Keeping your mind active and include activities such as reading, playing games, listening to your favourite music and podcasts will give you a sense of achievement and make you feel good. Engage in your hobbies or use the time to start a new hobby or start a new project or online course that you may not have had the time to do before.
Time may feel like it is going slowly now that you are indoors. Busy to stillness can feel overwhelming and lead to fearful thoughts related to money, health and concern for loved ones. Keeping a routine is important to keep a sense of normalcy and to keep us moving. Most of us have lost our normal external routines. Set your alarm to wake up at a certain time every day, take a shower, change your clothes, and plan your day.
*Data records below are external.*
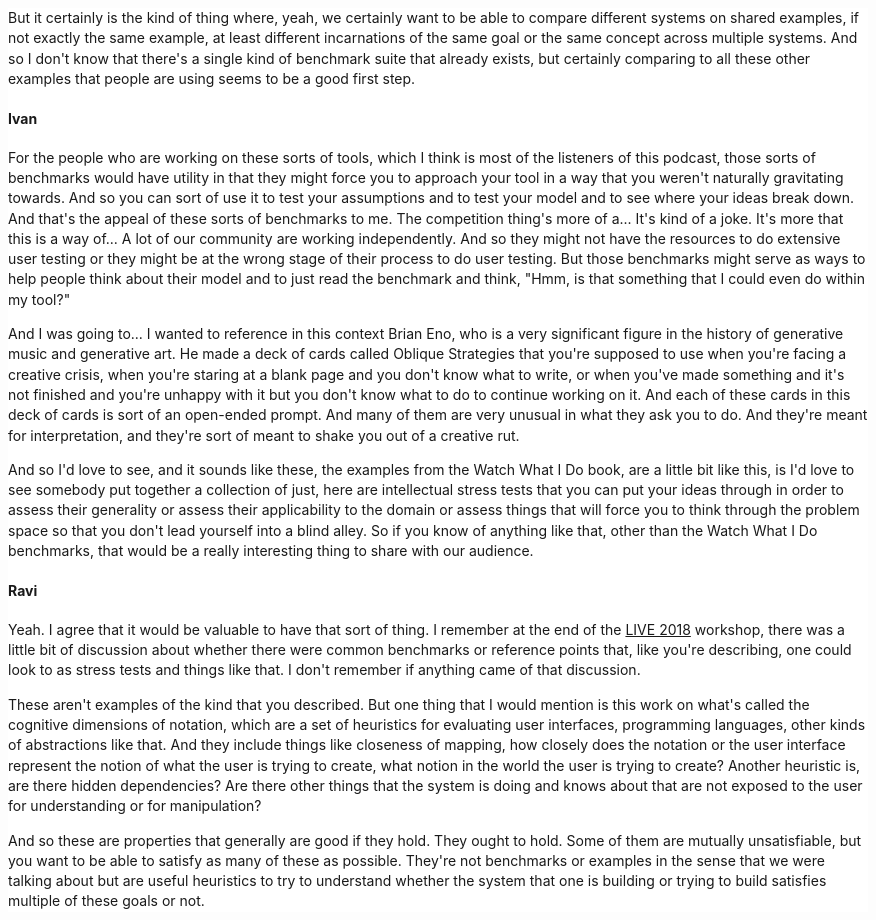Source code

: But it certainly is the kind of thing where, yeah, we certainly want to be able to compare different systems on shared examples, if not exactly the same example, at least different incarnations of the same goal or the same concept across multiple systems. And so I don't know that there's a single kind of benchmark suite that already exists, but certainly comparing to all these other examples that people are using seems to be a good first step.

#### Ivan
For the people who are working on these sorts of tools, which I think is most of the listeners of this podcast, those sorts of benchmarks would have utility in that they might force you to approach your tool in a way that you weren't naturally gravitating towards. And so you can sort of use it to test your assumptions and to test your model and to see where your ideas break down. And that's the appeal of these sorts of benchmarks to me. The competition thing's more of a... It's kind of a joke. It's more that this is a way of... A lot of our community are working independently. And so they might not have the resources to do extensive user testing or they might be at the wrong stage of their process to do user testing. But those benchmarks might serve as ways to help people think about their model and to just read the benchmark and think, "Hmm, is that something that I could even do within my tool?"

And I was going to... I wanted to reference in this context Brian Eno, who is a very significant figure in the history of generative music and generative art. He made a deck of cards called Oblique Strategies that you're supposed to use when you're facing a creative crisis, when you're staring at a blank page and you don't know what to write, or when you've made something and it's not finished and you're unhappy with it but you don't know what to do to continue working on it. And each of these cards in this deck of cards is sort of an open-ended prompt. And many of them are very unusual in what they ask you to do. And they're meant for interpretation, and they're sort of meant to shake you out of a creative rut.

And so I'd love to see, and it sounds like these, the examples from the Watch What I Do book, are a little bit like this, is I'd love to see somebody put together a collection of just, here are intellectual stress tests that you can put your ideas through in order to assess their generality or assess their applicability to the domain or assess things that will force you to think through the problem space so that you don't lead yourself into a blind alley. So if you know of anything like that, other than the Watch What I Do benchmarks, that would be a really interesting thing to share with our audience.

#### Ravi
Yeah. I agree that it would be valuable to have that sort of thing. I remember at the end of the [LIVE 2018](https://www.youtube.com/watch?v=9JcKnJyufD8) workshop, there was a little bit of discussion about whether there were common benchmarks or reference points that, like you're describing, one could look to as stress tests and things like that. I don't remember if anything came of that discussion.

These aren't examples of the kind that you described. But one thing that I would mention is this work on what's called the cognitive dimensions of notation, which are a set of heuristics for evaluating user interfaces, programming languages, other kinds of abstractions like that. And they include things like closeness of mapping, how closely does the notation or the user interface represent the notion of what the user is trying to create, what notion in the world the user is trying to create? Another heuristic is, are there hidden dependencies? Are there other things that the system is doing and knows about that are not exposed to the user for understanding or for manipulation?

And so these are properties that generally are good if they hold. They ought to hold. Some of them are mutually unsatisfiable, but you want to be able to satisfy as many of these as possible. They're not benchmarks or examples in the sense that we were talking about but are useful heuristics to try to understand whether the system that one is building or trying to build satisfies multiple of these goals or not.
A good routine can provide you with a sense of purpose and lift your mood.
It can take 18-66 days to form a new habit and to make a positive change. So it’s no wonder that the current situation feels difficult, unsustainable and tiring. We are not operating on autopilot mode like we used to and every action is taking up a lot of energy because it is requiring us to be conscious of it e.g. social distancing, lining up outside the supermarket and the net effect is exhaustion. To re-boost motivation or create a new habit, focus on achieving one thing towards your long-term goals per day. Be kind to yourself and accept that you can only do your best.
It is not uncommon to have thoughts that lead to feelings of fear, anxiety and worry. Stress and boredom can lead to feelings of unpleasantness and the common response to these feelings is to alleviate them temporarily with something within our reach e.g. food, alcohol, gambling, all of which consumed excessively over a period can lead to further health problems. Recognise them and distract them with an activity such as meditation or hobbies that will enable you to stay focused in the present moment.
Set some boundaries (e.g. 10 minutes per day) on the amount of news and information that you are accessing about COVID-19. Frequent exposure to the news or social media will increase your feelings of stress and anxiety.
Life events like COVID-19 can distract you from your goals. Continue to focus on things that you can do to continue moving in the direction you wanted to go in before COVID-19. The more vividly you see what you want, the more intensely you let yourself experience those feelings. Close your eyes and spend 5 minutes per day to visualise what it will look and feel like when you reach your goals and experience the joy of what you will create.
This is a good time to be grateful and focus on what is going well and see the positive side of this. For example, “I am grateful that I can be at home and be safe” or “I am grateful I can still stay connected with loved ones.” “I am grateful to have the time to finish projects around the house”, I am grateful to have the time to learn new things”.
Stay connected with others, social distancing does not mean social isolating. Call a friend you haven’t spoken to in a while, stay in touch with family members, utilize technology to your advantage and reach out. via phone, email, facetime, social media, etc. “Social Distancing does not mean Social Disconnecting.”
Remember that the current Social Distancing measures are temporary, and will pass. Utilise this time to plan and prepare for what you’ll want to do when this is over. We can come out stronger on the other side. Remember, we have gone through difficult times before, we will get through this one too.